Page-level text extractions
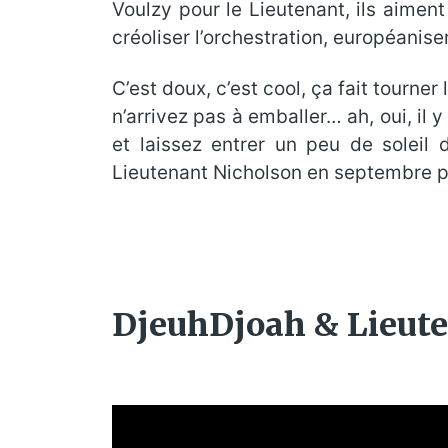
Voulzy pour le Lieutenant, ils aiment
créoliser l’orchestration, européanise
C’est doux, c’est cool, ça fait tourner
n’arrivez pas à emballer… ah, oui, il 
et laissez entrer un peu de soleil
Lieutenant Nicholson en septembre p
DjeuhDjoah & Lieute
---
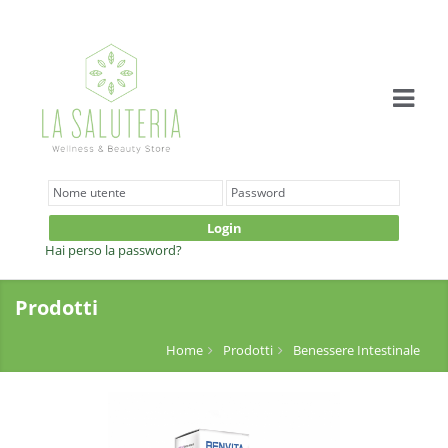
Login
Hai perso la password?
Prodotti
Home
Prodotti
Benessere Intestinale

**Task statement**.
Rewrite the stretch from the line containing "Voulzy pour le Lieutenant, ils aiment" through the line containing "DjeuhDjoah & Lieute" in the records above as a JSON list of strings, one string per line, leaving out any blank lines.

**Output of the task**.
[
  "Voulzy pour le Lieutenant, ils aiment",
  "créoliser l’orchestration, européanise",
  "C’est doux, c’est cool, ça fait tourner",
  "n’arrivez pas à emballer… ah, oui, il ",
  "et laissez entrer un peu de soleil",
  "Lieutenant Nicholson en septembre p",
  "DjeuhDjoah & Lieute"
]